### What you are asked to do
Update the stretch of the Gulf energy article below from "War in the Persian" through "stability is tested.", swapping "stark reminder" for "sharp reminder".

### Extract provided
*-*-*
War in the Persian Gulf means volatility in the global energy market

Last month’s U.S.-Israeli strike on Iran and the subsequent spike in energy prices serve as a stark reminder that a stable supply of oil and natural gas is essential to economic development, rising living standards and industrial competitiveness. When supply is disrupted, the effects are immediate: Inflation accelerates, growth slows and social stability is tested.

The current conflict in the Persian Gulf has effectively closed the Strait of Hormuz, a vital chokepoint through which about 20% of global oil consumption passes. Governments worldwide, including Japan’s, have been forced to respond under severe time pressure, while media coverage has at times been fragmented and contradictory. As markets absorb these developments, crude prices have swung sharply and equity markets have grown increasingly volatile.

Although Tehran has signaled it may allow “Japanese-related ships” to pass through the strait — a route that carries about 93% of Japan’s crude imports — the situation underscores a broader reality: Energy security is inseparable from national strategy. Crafting effective policy requires understanding the structural transformation of energy security, its drivers and its emerging risks — factors often underestimated by Japanese firms.
*-*-*
Segmentation labeling listing:
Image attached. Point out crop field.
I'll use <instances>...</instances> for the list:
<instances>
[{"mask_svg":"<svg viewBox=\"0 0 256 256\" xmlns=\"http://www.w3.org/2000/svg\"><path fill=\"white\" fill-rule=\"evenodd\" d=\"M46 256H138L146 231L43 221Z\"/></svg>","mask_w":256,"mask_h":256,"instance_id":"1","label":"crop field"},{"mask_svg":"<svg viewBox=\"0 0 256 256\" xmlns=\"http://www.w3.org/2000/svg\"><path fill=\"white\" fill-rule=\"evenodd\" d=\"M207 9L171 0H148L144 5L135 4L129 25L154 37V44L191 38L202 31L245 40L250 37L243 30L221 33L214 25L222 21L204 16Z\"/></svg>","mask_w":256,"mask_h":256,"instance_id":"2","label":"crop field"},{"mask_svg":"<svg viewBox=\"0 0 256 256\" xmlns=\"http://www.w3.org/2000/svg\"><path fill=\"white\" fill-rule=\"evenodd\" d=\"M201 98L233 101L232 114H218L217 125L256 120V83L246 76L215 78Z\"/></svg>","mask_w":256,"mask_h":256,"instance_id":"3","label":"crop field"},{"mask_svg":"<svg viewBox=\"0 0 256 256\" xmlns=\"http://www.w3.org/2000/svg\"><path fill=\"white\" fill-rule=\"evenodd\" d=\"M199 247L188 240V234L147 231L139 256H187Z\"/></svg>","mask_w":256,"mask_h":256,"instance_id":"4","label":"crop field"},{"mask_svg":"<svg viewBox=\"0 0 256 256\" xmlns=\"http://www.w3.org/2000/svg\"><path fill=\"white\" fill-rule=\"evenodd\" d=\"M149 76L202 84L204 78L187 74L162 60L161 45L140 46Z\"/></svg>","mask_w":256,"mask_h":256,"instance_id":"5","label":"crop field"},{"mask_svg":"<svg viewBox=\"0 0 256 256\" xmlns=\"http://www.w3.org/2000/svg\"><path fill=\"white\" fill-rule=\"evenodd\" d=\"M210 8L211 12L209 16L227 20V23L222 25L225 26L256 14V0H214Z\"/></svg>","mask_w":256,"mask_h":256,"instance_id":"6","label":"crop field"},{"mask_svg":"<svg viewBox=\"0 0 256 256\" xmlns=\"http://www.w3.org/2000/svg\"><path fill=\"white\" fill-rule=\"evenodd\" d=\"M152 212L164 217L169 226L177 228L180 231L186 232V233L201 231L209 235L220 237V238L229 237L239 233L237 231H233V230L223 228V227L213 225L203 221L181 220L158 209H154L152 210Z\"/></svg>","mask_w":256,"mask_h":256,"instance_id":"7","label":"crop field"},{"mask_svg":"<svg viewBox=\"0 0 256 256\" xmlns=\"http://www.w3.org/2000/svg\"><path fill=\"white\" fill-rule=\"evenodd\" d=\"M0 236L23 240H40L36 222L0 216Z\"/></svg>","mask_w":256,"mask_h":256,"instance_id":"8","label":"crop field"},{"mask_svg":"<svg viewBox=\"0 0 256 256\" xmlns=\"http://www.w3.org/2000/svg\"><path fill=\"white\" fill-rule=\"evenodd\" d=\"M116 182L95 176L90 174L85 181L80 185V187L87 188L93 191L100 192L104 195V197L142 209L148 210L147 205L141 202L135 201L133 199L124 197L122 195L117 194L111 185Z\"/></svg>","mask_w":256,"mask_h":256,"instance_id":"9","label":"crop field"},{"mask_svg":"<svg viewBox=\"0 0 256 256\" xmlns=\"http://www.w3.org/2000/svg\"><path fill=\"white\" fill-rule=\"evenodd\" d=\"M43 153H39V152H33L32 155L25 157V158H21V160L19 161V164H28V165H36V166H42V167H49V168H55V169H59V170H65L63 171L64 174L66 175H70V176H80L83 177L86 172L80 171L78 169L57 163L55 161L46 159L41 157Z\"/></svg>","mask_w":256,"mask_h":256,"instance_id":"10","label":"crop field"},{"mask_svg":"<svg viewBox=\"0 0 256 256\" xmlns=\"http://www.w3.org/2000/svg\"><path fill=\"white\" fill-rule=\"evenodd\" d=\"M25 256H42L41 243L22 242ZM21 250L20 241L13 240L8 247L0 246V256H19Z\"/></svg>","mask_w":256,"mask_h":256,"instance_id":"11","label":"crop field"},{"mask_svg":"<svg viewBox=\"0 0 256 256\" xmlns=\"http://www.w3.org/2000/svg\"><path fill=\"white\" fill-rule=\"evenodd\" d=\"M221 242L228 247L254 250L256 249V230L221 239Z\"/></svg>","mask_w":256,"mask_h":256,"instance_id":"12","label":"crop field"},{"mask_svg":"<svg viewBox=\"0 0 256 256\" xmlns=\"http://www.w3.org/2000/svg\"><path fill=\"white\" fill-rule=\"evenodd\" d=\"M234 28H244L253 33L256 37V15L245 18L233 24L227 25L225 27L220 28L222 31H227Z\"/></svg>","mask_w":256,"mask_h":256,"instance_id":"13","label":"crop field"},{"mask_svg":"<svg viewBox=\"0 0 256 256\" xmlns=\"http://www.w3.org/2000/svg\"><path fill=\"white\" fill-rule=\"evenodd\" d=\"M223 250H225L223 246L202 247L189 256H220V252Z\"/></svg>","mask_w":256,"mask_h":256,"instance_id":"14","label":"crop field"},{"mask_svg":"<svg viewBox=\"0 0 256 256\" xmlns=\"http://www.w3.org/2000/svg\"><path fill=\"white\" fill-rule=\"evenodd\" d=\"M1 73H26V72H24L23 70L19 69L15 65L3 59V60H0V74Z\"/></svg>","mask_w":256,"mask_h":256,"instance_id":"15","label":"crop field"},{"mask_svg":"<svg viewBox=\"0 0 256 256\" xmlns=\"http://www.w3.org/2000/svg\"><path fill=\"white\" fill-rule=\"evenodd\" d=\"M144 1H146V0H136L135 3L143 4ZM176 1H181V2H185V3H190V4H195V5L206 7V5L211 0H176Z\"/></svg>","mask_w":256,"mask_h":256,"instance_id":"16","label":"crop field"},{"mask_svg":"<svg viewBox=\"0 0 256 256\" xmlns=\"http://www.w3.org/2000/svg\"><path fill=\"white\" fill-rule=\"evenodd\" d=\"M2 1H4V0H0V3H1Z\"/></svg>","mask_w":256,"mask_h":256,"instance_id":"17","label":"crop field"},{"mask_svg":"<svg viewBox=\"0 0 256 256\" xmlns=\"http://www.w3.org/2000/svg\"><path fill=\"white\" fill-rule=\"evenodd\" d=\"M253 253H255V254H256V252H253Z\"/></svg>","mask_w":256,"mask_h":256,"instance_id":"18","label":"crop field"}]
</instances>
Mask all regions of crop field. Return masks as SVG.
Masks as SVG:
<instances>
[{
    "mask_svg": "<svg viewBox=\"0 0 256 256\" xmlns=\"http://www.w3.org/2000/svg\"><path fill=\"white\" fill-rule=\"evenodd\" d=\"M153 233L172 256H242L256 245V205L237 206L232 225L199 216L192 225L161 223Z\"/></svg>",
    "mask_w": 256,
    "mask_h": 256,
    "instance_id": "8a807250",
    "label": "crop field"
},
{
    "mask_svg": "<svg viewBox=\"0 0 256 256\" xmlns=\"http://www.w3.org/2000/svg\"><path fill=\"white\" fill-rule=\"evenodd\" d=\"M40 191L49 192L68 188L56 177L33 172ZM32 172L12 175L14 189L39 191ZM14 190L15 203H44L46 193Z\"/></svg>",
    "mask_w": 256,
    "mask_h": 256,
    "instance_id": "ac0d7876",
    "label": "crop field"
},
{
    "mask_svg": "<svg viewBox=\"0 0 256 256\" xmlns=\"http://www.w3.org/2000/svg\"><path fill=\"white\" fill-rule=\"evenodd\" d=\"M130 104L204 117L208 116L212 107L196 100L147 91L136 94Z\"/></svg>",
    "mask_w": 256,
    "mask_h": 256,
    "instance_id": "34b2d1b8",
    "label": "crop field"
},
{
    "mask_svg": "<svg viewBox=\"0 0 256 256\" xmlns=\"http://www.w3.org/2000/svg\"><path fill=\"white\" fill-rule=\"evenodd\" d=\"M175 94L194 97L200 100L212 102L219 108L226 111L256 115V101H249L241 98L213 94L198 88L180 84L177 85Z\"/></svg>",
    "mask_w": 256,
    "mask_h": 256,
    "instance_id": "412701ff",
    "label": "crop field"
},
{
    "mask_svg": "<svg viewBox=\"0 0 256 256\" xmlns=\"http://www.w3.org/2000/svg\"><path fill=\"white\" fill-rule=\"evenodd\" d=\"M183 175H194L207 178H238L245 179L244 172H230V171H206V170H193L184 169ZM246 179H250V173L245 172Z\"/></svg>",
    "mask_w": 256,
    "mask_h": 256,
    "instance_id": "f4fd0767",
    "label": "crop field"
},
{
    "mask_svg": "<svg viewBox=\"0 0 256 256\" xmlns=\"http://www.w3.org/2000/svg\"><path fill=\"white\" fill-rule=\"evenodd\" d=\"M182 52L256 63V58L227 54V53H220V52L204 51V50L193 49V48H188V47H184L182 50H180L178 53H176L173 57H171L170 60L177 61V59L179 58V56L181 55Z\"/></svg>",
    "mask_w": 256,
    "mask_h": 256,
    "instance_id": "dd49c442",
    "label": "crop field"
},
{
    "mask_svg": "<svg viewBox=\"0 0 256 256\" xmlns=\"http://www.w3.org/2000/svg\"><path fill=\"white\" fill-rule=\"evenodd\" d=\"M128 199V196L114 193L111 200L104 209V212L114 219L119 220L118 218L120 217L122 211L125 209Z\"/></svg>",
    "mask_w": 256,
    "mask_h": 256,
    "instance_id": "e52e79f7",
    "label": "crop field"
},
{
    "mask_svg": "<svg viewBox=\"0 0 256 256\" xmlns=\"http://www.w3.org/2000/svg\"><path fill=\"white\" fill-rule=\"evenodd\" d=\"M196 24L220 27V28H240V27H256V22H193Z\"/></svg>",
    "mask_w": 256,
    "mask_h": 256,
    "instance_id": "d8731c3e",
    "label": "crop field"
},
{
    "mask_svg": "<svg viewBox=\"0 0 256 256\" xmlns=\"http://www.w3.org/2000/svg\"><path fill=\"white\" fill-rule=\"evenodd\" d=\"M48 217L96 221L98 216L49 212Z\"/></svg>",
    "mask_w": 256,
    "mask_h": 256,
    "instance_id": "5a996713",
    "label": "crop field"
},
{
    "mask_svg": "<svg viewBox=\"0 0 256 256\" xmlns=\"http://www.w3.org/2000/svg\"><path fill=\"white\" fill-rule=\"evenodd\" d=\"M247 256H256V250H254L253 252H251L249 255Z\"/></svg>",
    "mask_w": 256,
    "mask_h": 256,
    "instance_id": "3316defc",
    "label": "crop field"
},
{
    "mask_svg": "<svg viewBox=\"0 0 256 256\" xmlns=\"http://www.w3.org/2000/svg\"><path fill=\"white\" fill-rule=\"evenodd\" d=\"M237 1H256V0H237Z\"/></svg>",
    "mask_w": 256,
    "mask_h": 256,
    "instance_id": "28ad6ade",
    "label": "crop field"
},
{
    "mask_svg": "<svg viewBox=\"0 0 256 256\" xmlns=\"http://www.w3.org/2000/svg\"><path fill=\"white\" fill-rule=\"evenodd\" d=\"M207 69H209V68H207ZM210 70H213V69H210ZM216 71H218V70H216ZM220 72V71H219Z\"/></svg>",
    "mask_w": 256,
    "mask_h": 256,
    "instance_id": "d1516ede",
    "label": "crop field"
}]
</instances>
*-*-*
### Solution to the exercise
War in the Persian Gulf means volatility in the global energy market

Last month’s U.S.-Israeli strike on Iran and the subsequent spike in energy prices serve as a sharp reminder that a stable supply of oil and natural gas is essential to economic development, rising living standards and industrial competitiveness. When supply is disrupted, the effects are immediate: Inflation accelerates, growth slows and social stability is tested.